I have always been black. But there was a long period during my adolescence where my racial identity floated above my head and existed outside of me and my comprehension. I lived in a very conservative, predominantly white, rural county in New Jersey where my parents believed they could forge a “better” life for us. My survival was in speaking my racial identity rather than living it; in acting like it was my ancestors who were of color and I was the post-racial child of a post-racial world. The majority of my classmates and peers read me as black, and a part of me knew they weren’t wrong; but I had been conditioned to sigh, “No, I’m Puerto Rican.” My blackness was palpable before my understanding of it was.

What is perhaps so insidious about the way Latinx people address the Afro Latinx among them is the contradictory way they participate in heinous anti-blackness while simultaneously denying that racism exists in their community. Puerto Ricans taunt you by telling you that you have distant relations in/from Loiza (a coastal town with a large Afro Boricua population); praise your cousin’s new girlfriend for her whiteness (“ay, y ella e blanquita!”); and criticize your decision to wear your hair naturally, two breaths before telling you that we are all “one race.” Throughout my youth, my brother and I were subjected to “concerns” about our hair from nosy tias; I was in a long-term relationship with a white boy who didn’t like that his friends saw and named my blackness, and teased him for it; I watched my bi-racial father struggle with his relationship to his own blackness; I played Tituba in The Crucible and saw the delight many of my white peers took in participating in and perpetuating slave jokes; I felt the questions of diaspora rattling through my skeleton almost every day.

If other countries and ethnic groups have dictators and their influence to blame for their anti-black sentiments, I would argue that the continued occupation of Puerto Rico by the United States (a dictator in its own right) has allowed for an All Lives Matter variety of anti-blackness to exist; based primarily on the foundational myth that all Puerto Ricans are equal parts European, West African, and Taino/Arawak. In his article from this past summer addressing racism amongst Puerto Rican Olympic athletes, author William Garcia writes, “…there is nothing in this world that dismays Puerto Ricans more than speaking about race and racism, especially at a time when there is a massive population decrease towards the United States accompanied by the economic crisis as a result of vulture hedge funds…In order to support [the foundational myth of ancestry], there had to be racial hierarchies and social Darwinian actions to whiten the population by bringing in more Europeans and encouraging Blacks not to procreate with other Blacks—essentially to ‘improve the race.’ Another tactic used was to ingrain in Black people the idea that no such hierarchies existed and encourage them to compare Puerto Rico as more racially democratic in comparison to the United States.

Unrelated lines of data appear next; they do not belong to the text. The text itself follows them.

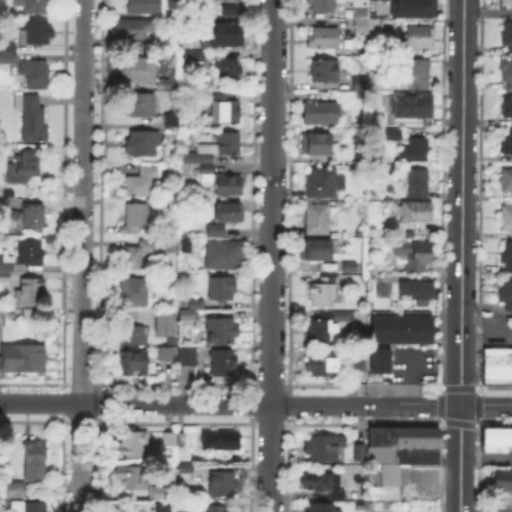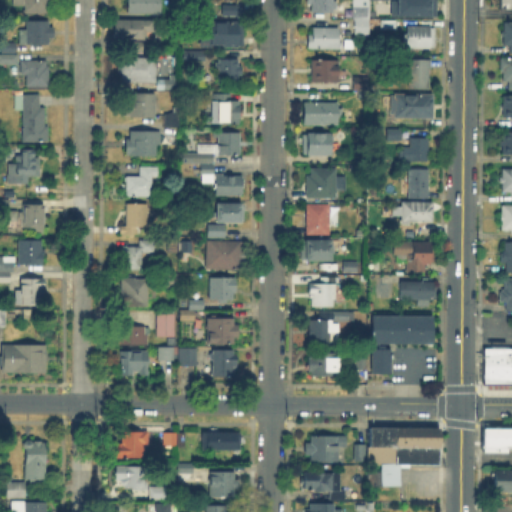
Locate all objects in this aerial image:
building: (504, 3)
building: (32, 5)
building: (35, 5)
building: (320, 5)
building: (505, 5)
building: (141, 6)
building: (145, 6)
building: (322, 6)
building: (410, 7)
building: (411, 7)
building: (227, 8)
building: (227, 8)
building: (364, 9)
building: (358, 16)
building: (129, 27)
building: (362, 28)
building: (132, 29)
building: (33, 31)
building: (219, 32)
building: (35, 33)
building: (222, 33)
building: (505, 34)
building: (507, 34)
building: (417, 35)
building: (320, 36)
building: (419, 37)
building: (323, 39)
building: (6, 46)
building: (10, 48)
building: (189, 54)
building: (7, 57)
building: (8, 60)
building: (226, 68)
building: (321, 68)
building: (228, 69)
building: (139, 70)
building: (505, 70)
building: (33, 71)
building: (141, 71)
building: (416, 72)
building: (36, 73)
building: (324, 73)
building: (507, 73)
building: (420, 75)
building: (361, 84)
building: (171, 85)
building: (137, 103)
building: (141, 104)
building: (408, 104)
building: (505, 104)
building: (411, 107)
building: (507, 107)
building: (225, 109)
building: (318, 112)
building: (321, 114)
building: (29, 116)
building: (32, 118)
building: (169, 118)
building: (172, 118)
building: (391, 132)
building: (139, 141)
building: (504, 141)
building: (313, 142)
building: (142, 143)
building: (316, 144)
building: (506, 144)
building: (216, 149)
building: (412, 149)
building: (415, 151)
building: (215, 162)
building: (20, 166)
building: (24, 170)
building: (206, 174)
building: (504, 179)
building: (138, 180)
building: (321, 181)
building: (415, 181)
building: (141, 183)
building: (321, 183)
building: (506, 183)
building: (418, 185)
building: (228, 186)
building: (7, 199)
road: (82, 201)
building: (411, 209)
building: (225, 211)
building: (229, 211)
building: (415, 212)
building: (29, 213)
building: (32, 216)
building: (132, 216)
building: (504, 216)
building: (507, 217)
building: (317, 220)
building: (135, 222)
building: (213, 229)
building: (216, 231)
building: (313, 248)
building: (27, 250)
building: (315, 250)
building: (134, 252)
building: (412, 252)
building: (31, 253)
building: (220, 253)
building: (506, 254)
building: (136, 255)
building: (416, 255)
building: (225, 256)
road: (270, 256)
road: (461, 256)
building: (507, 256)
building: (5, 266)
building: (350, 267)
building: (5, 270)
building: (169, 281)
building: (219, 286)
building: (131, 288)
building: (222, 290)
building: (414, 290)
building: (27, 291)
building: (320, 291)
building: (30, 292)
building: (137, 292)
building: (325, 292)
building: (417, 292)
building: (505, 292)
building: (507, 296)
building: (196, 305)
building: (1, 316)
building: (187, 317)
building: (2, 319)
building: (163, 323)
building: (165, 324)
building: (325, 326)
building: (399, 327)
building: (399, 327)
building: (327, 328)
building: (218, 329)
building: (223, 330)
building: (132, 333)
building: (136, 336)
building: (166, 354)
building: (21, 355)
building: (185, 355)
building: (21, 356)
building: (188, 357)
building: (378, 359)
building: (377, 360)
building: (131, 361)
building: (220, 361)
building: (360, 362)
building: (134, 363)
building: (223, 363)
building: (320, 363)
building: (324, 364)
building: (496, 364)
building: (498, 368)
traffic signals: (460, 403)
road: (486, 403)
road: (229, 404)
building: (379, 435)
building: (414, 435)
building: (170, 437)
building: (495, 438)
building: (217, 439)
building: (168, 440)
building: (180, 440)
building: (497, 440)
building: (129, 443)
building: (221, 443)
building: (131, 444)
building: (321, 446)
building: (324, 447)
building: (398, 449)
building: (357, 451)
building: (378, 453)
building: (414, 454)
road: (80, 457)
building: (32, 458)
building: (34, 461)
building: (182, 466)
building: (185, 472)
building: (128, 475)
building: (130, 476)
building: (501, 479)
building: (504, 481)
building: (218, 482)
building: (321, 482)
building: (324, 483)
building: (223, 486)
building: (13, 488)
building: (17, 490)
building: (154, 490)
building: (161, 494)
building: (26, 506)
building: (160, 506)
building: (319, 506)
building: (163, 507)
building: (211, 507)
building: (318, 507)
building: (28, 508)
building: (217, 509)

As a result, when Puerto Ricans are discussing race and racism with other Puerto Ricans who defy racism, they enter the world of psychosis where they are unable to distinguish personal subjective experience (and patriotism) from the reality of the external world such as institutional racism.”

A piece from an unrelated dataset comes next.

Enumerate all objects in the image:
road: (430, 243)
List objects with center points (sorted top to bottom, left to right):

Bring this same sense of racial unconsciousness to the mainland, and Puerto Ricans become their own ethnic group: more easily (perhaps purposefully) confusing race and ethnicity; aching for assimilation;
looking to distance themselves ethnically and racially from Black Americans; and disgracing the legacy of African people they come from as well as the Pan-African culture that is embedded in them. An overwhelming percentage of Latinx people seek to use their status as such to validate their perceived approximation to whiteness. White Latinx, in particular, feel that they are separate from the myriads of brown and black folks that make up the rest of their ethnic population, particularly when they are two and three generations removed from their family that immigrated to the United States. In a recent New York Times article, a study revealed that, increasingly, more Latinx people declare themselves white than ever before. The article states, “…researchers found that 2.5 million Americans of Hispanic origin, or approximately 7 percent of the 35 million Americans of Hispanic origin in 2000, changed their race from ‘some other race’ in 2000 to ‘white’ in 2010. An additional 1.3 million people switched in the other direction…The data provide new evidence consistent with the theory that Hispanics may assimilate as white Americans, like the Italians or Irish, who were not universally considered to be white.”

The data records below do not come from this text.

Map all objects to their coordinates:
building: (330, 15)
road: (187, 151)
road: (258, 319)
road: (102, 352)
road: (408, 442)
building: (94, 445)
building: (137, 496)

jackie-torres-baby-picture-1

It is violence to deny my lineage.
I know who am and I know how I walk through this world.
I am black. I always have been.

* * *

i am a daughter of Yemaya.
a wonder of the earth, from an island of el mar y el sol, a child of oceans, from ancestors who forged home after being kidnapped and carted across their turbulent nature.
i was born mother; without
the language to assert the
fire
of my spirit.
i was born child; language a privilege.
a treat.
whose usage could only be determined
by those who most desperately needed it;
by those who wanted to claim it as their own.
i was born a wordsmith.
words scattered like cowrie shells across a table, mapping where my ancestors have been
letters spilling out of my mouth like an entire swallow of condensed soup;
scalding and too much to handle all at once.
but i am of hearty broth;
made to fill, sustain, feed, help survive.
in a world of death i am in the business of construction, mending, gardening.
dirt under my fingernails.
in the earth.
of it.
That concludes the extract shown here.